» What needs to be done: Within the records below, find each line with the word "которые" and copy it out.

(Items listed in a dataset)
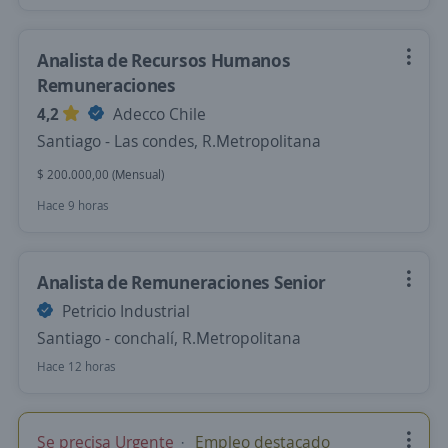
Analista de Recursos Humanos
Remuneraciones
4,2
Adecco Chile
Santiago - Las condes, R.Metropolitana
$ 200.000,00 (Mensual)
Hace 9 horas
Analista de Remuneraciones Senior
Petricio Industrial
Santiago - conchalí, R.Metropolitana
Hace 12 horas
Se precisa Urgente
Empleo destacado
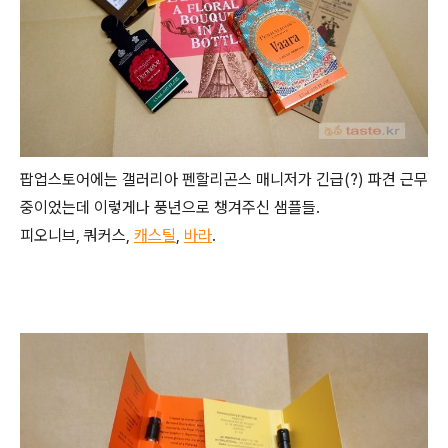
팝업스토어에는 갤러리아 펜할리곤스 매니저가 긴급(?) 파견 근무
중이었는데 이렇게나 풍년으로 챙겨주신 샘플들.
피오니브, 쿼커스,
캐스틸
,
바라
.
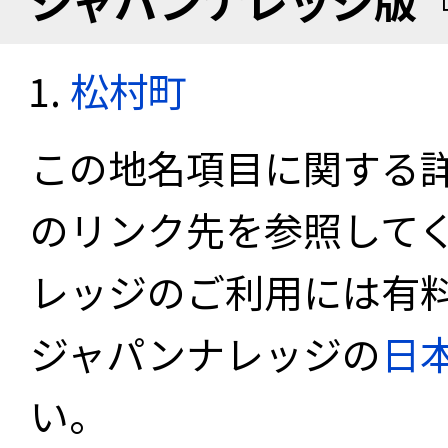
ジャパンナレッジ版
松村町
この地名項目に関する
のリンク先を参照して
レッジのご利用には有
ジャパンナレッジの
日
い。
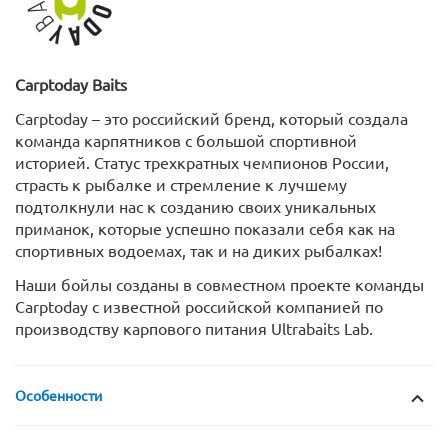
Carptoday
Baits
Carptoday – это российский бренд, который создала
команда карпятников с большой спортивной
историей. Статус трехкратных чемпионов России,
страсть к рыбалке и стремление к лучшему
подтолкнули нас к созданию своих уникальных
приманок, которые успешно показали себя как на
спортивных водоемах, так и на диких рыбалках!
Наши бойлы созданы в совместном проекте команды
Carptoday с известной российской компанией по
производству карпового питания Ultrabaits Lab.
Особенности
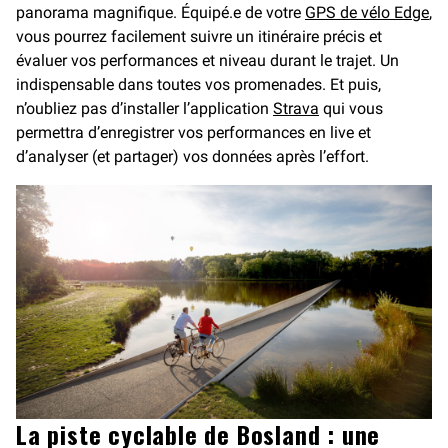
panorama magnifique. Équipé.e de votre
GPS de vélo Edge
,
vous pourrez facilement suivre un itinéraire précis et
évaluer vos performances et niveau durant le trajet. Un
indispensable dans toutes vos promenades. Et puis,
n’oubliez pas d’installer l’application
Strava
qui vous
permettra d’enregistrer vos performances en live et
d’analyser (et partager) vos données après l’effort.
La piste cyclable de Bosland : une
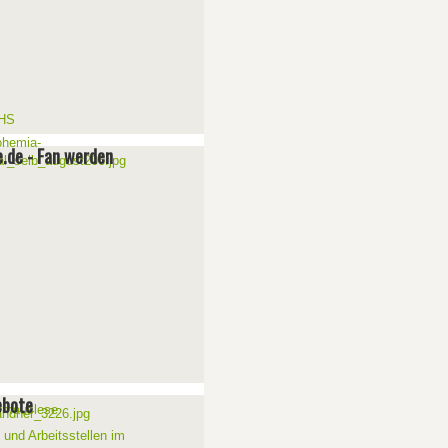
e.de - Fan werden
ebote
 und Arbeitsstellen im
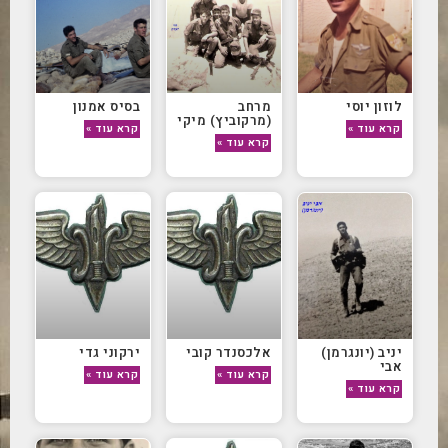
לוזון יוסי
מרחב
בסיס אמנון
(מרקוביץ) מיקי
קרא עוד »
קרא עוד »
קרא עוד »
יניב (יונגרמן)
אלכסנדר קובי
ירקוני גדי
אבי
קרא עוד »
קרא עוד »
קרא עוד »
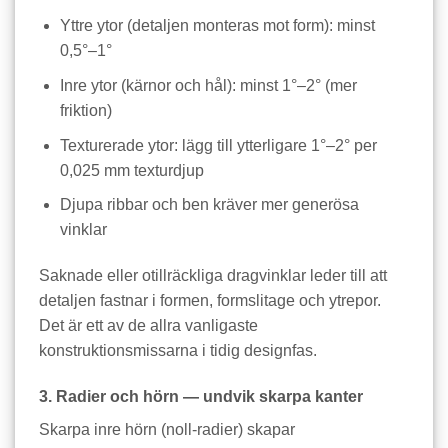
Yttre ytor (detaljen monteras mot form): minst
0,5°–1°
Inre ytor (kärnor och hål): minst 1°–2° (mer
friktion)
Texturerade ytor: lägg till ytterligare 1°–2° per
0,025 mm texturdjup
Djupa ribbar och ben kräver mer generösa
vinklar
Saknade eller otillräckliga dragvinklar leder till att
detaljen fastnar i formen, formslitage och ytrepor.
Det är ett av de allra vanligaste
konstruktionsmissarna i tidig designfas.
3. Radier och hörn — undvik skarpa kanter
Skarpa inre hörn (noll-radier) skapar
==
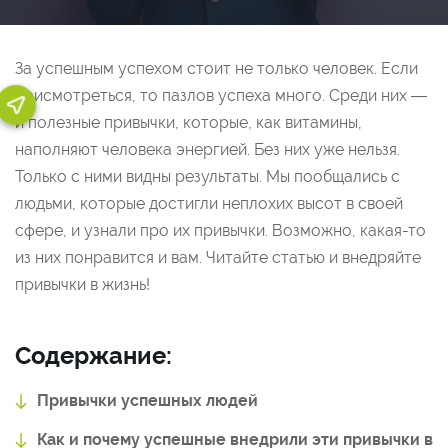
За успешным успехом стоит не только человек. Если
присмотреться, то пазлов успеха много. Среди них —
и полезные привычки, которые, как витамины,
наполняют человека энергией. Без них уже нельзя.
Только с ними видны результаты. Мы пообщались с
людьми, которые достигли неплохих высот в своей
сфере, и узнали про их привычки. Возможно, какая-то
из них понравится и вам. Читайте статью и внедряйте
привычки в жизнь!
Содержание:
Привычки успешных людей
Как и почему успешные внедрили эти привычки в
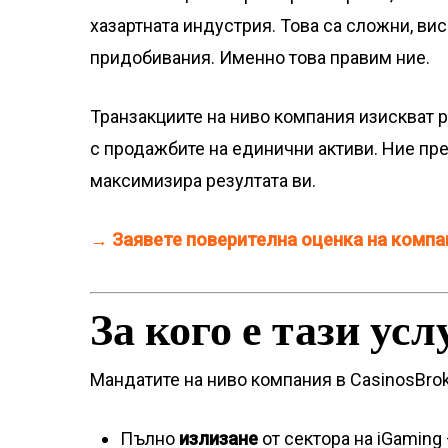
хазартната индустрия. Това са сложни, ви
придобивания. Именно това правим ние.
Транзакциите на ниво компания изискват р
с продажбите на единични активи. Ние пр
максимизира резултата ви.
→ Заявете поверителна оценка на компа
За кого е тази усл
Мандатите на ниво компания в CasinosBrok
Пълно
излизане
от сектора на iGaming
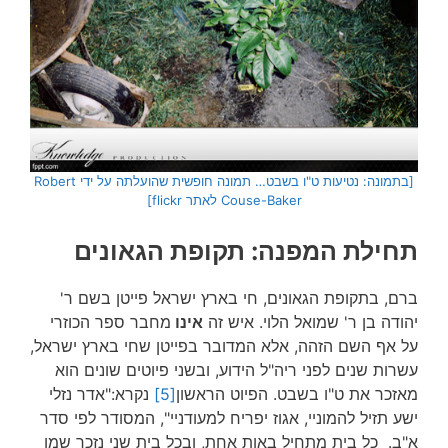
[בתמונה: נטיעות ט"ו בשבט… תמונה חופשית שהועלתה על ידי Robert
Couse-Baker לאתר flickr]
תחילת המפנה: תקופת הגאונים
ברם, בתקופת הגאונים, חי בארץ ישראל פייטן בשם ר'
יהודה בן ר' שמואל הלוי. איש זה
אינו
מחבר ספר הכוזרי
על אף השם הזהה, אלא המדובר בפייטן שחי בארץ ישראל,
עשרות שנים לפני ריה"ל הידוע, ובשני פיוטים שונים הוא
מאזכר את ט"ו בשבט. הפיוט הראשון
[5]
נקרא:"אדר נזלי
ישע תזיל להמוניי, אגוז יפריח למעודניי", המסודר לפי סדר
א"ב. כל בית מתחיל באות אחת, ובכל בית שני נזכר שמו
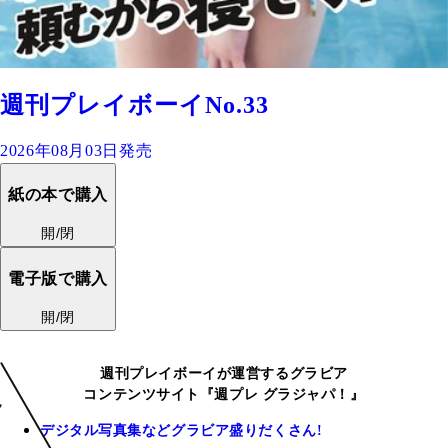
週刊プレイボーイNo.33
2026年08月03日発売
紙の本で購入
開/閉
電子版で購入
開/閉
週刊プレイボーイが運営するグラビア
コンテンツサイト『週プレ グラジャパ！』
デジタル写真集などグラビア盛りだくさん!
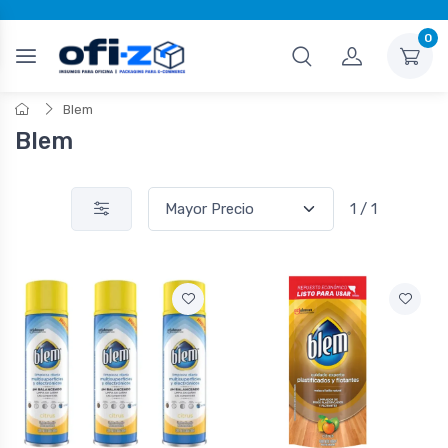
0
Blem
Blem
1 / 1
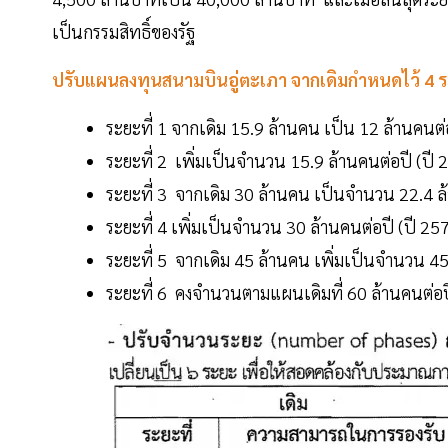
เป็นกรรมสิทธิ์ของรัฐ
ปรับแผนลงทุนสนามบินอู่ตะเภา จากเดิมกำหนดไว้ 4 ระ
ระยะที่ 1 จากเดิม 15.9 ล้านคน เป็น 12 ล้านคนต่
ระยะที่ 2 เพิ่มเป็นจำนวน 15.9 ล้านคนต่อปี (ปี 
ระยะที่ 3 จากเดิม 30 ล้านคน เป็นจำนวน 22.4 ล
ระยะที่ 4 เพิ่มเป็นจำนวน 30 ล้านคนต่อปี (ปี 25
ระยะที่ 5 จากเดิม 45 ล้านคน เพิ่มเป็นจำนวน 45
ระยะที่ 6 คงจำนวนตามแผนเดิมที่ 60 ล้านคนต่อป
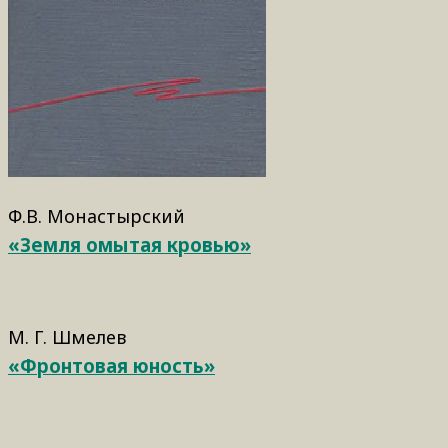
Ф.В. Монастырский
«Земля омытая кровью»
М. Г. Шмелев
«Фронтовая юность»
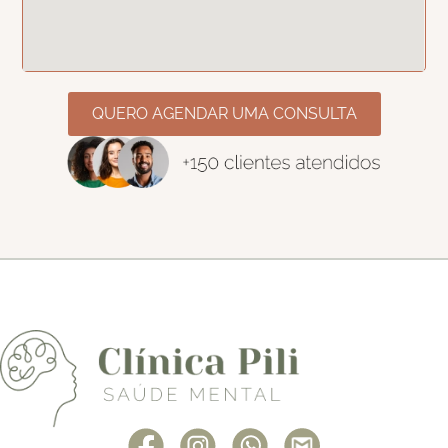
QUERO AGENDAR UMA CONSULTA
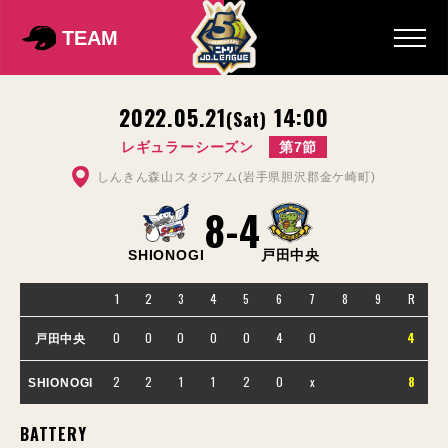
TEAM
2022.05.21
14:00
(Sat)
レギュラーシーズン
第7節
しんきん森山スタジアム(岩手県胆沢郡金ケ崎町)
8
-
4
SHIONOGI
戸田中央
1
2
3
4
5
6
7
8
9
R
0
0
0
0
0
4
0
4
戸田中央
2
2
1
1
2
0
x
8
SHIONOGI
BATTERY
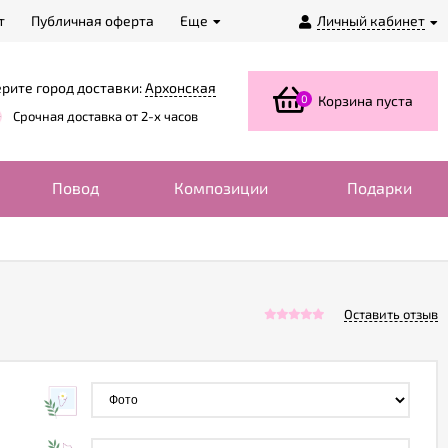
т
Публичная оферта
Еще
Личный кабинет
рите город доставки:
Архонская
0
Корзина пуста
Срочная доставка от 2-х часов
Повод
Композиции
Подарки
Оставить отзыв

» Solution to the exercise:
приманок, которые успешно показали себя как на
и полезные привычки, которые, как витамины,
людьми, которые достигли неплохих высот в своей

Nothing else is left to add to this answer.